Extract all of the entries and set them down verbatim.

###

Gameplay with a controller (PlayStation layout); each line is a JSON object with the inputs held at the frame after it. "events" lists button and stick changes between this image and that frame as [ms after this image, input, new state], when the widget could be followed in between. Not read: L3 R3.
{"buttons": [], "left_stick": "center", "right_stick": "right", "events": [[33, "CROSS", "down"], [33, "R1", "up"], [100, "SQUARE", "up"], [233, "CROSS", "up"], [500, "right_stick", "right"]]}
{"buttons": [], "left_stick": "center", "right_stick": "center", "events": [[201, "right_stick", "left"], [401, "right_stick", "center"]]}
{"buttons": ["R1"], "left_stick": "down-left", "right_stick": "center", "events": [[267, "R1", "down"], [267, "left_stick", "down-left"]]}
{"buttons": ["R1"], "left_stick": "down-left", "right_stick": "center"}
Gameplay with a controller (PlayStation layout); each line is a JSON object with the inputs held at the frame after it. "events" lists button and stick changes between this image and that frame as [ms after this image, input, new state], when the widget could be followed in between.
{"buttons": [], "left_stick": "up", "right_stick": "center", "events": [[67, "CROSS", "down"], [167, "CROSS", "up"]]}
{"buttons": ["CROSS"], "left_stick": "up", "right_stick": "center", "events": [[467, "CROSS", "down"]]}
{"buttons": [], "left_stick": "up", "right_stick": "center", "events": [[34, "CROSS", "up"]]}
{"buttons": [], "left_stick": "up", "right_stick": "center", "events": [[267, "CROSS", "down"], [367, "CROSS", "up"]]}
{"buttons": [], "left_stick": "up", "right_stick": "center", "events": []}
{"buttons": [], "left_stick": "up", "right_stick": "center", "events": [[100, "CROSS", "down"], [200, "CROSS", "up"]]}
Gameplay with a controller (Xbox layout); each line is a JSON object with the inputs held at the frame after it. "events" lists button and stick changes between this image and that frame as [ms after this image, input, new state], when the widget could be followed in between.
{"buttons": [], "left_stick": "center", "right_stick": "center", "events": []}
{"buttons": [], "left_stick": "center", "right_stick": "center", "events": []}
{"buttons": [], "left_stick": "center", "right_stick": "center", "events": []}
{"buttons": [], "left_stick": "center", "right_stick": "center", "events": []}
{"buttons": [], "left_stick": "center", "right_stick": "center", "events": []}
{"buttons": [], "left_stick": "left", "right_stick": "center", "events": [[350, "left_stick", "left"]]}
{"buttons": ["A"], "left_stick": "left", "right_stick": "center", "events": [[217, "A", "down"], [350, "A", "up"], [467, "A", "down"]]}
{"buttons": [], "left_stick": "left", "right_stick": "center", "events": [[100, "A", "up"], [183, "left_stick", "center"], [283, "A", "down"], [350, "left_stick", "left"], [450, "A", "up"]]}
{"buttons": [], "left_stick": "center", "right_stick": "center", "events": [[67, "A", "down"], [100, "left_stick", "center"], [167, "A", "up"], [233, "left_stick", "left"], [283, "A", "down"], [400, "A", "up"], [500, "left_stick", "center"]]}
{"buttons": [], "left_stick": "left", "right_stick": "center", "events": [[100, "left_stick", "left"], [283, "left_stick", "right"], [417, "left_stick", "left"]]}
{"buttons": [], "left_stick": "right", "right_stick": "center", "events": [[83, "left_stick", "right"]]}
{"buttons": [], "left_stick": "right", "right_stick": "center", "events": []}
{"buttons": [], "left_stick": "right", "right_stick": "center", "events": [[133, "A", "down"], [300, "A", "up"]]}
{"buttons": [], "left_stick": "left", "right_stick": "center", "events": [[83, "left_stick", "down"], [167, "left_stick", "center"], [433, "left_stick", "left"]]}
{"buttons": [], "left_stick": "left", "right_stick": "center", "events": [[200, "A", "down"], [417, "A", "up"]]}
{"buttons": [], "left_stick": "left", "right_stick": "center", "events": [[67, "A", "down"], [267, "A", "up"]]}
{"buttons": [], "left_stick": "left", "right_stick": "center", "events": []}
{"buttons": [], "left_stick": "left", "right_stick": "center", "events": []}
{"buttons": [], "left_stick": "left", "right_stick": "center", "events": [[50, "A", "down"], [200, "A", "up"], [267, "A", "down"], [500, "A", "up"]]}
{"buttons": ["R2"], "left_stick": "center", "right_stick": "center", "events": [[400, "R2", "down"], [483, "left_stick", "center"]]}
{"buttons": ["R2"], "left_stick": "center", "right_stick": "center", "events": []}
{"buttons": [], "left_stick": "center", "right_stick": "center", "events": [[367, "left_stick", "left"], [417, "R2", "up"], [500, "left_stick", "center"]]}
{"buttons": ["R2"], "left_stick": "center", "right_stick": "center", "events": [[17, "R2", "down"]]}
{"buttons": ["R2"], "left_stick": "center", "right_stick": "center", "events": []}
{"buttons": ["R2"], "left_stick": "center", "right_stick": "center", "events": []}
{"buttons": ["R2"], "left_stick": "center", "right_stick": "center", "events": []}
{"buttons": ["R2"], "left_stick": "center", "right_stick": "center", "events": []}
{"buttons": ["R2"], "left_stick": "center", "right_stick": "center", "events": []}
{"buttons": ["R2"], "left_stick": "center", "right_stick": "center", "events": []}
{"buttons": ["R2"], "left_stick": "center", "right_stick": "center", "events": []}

###

* _PROBLEM SOLUTION_:
Gameplay with a controller (PlayStation layout); each line is a JSON object with the inputs held at the frame after it. "events" lists button and stick changes between this image and that frame as [ms after this image, input, new state], when the widget could be followed in between. Not read: L3 R3.
{"buttons": [], "left_stick": "center", "right_stick": "right", "events": [[33, "CROSS", "down"], [33, "R1", "up"], [100, "SQUARE", "up"], [233, "CROSS", "up"], [500, "right_stick", "right"]]}
{"buttons": [], "left_stick": "center", "right_stick": "center", "events": [[201, "right_stick", "left"], [401, "right_stick", "center"]]}
{"buttons": ["R1"], "left_stick": "down-left", "right_stick": "center", "events": [[267, "R1", "down"], [267, "left_stick", "down-left"]]}
{"buttons": ["R1"], "left_stick": "down-left", "right_stick": "center"}
Gameplay with a controller (PlayStation layout); each line is a JSON object with the inputs held at the frame after it. "events" lists button and stick changes between this image and that frame as [ms after this image, input, new state], when the widget could be followed in between.
{"buttons": [], "left_stick": "up", "right_stick": "center", "events": [[67, "CROSS", "down"], [167, "CROSS", "up"]]}
{"buttons": ["CROSS"], "left_stick": "up", "right_stick": "center", "events": [[467, "CROSS", "down"]]}
{"buttons": [], "left_stick": "up", "right_stick": "center", "events": [[34, "CROSS", "up"]]}
{"buttons": [], "left_stick": "up", "right_stick": "center", "events": [[267, "CROSS", "down"], [367, "CROSS", "up"]]}
{"buttons": [], "left_stick": "up", "right_stick": "center", "events": []}
{"buttons": [], "left_stick": "up", "right_stick": "center", "events": [[100, "CROSS", "down"], [200, "CROSS", "up"]]}
Gameplay with a controller (Xbox layout); each line is a JSON object with the inputs held at the frame after it. "events" lists button and stick changes between this image and that frame as [ms after this image, input, new state], when the widget could be followed in between.
{"buttons": [], "left_stick": "center", "right_stick": "center", "events": []}
{"buttons": [], "left_stick": "center", "right_stick": "center", "events": []}
{"buttons": [], "left_stick": "center", "right_stick": "center", "events": []}
{"buttons": [], "left_stick": "center", "right_stick": "center", "events": []}
{"buttons": [], "left_stick": "center", "right_stick": "center", "events": []}
{"buttons": [], "left_stick": "left", "right_stick": "center", "events": [[350, "left_stick", "left"]]}
{"buttons": ["A"], "left_stick": "left", "right_stick": "center", "events": [[217, "A", "down"], [350, "A", "up"], [467, "A", "down"]]}
{"buttons": [], "left_stick": "left", "right_stick": "center", "events": [[100, "A", "up"], [183, "left_stick", "center"], [283, "A", "down"], [350, "left_stick", "left"], [450, "A", "up"]]}
{"buttons": [], "left_stick": "center", "right_stick": "center", "events": [[67, "A", "down"], [100, "left_stick", "center"], [167, "A", "up"], [233, "left_stick", "left"], [283, "A", "down"], [400, "A", "up"], [500, "left_stick", "center"]]}
{"buttons": [], "left_stick": "left", "right_stick": "center", "events": [[100, "left_stick", "left"], [283, "left_stick", "right"], [417, "left_stick", "left"]]}
{"buttons": [], "left_stick": "right", "right_stick": "center", "events": [[83, "left_stick", "right"]]}
{"buttons": [], "left_stick": "right", "right_stick": "center", "events": []}
{"buttons": [], "left_stick": "right", "right_stick": "center", "events": [[133, "A", "down"], [300, "A", "up"]]}
{"buttons": [], "left_stick": "left", "right_stick": "center", "events": [[83, "left_stick", "down"], [167, "left_stick", "center"], [433, "left_stick", "left"]]}
{"buttons": [], "left_stick": "left", "right_stick": "center", "events": [[200, "A", "down"], [417, "A", "up"]]}
{"buttons": [], "left_stick": "left", "right_stick": "center", "events": [[67, "A", "down"], [267, "A", "up"]]}
{"buttons": [], "left_stick": "left", "right_stick": "center", "events": []}
{"buttons": [], "left_stick": "left", "right_stick": "center", "events": []}
{"buttons": [], "left_stick": "left", "right_stick": "center", "events": [[50, "A", "down"], [200, "A", "up"], [267, "A", "down"], [500, "A", "up"]]}
{"buttons": ["R2"], "left_stick": "center", "right_stick": "center", "events": [[400, "R2", "down"], [483, "left_stick", "center"]]}
{"buttons": ["R2"], "left_stick": "center", "right_stick": "center", "events": []}
{"buttons": [], "left_stick": "center", "right_stick": "center", "events": [[367, "left_stick", "left"], [417, "R2", "up"], [500, "left_stick", "center"]]}
{"buttons": ["R2"], "left_stick": "center", "right_stick": "center", "events": [[17, "R2", "down"]]}
{"buttons": ["R2"], "left_stick": "center", "right_stick": "center", "events": []}
{"buttons": ["R2"], "left_stick": "center", "right_stick": "center", "events": []}
{"buttons": ["R2"], "left_stick": "center", "right_stick": "center", "events": []}
{"buttons": ["R2"], "left_stick": "center", "right_stick": "center", "events": []}
{"buttons": ["R2"], "left_stick": "center", "right_stick": "center", "events": []}
{"buttons": ["R2"], "left_stick": "center", "right_stick": "center", "events": []}
{"buttons": ["R2"], "left_stick": "center", "right_stick": "center", "events": []}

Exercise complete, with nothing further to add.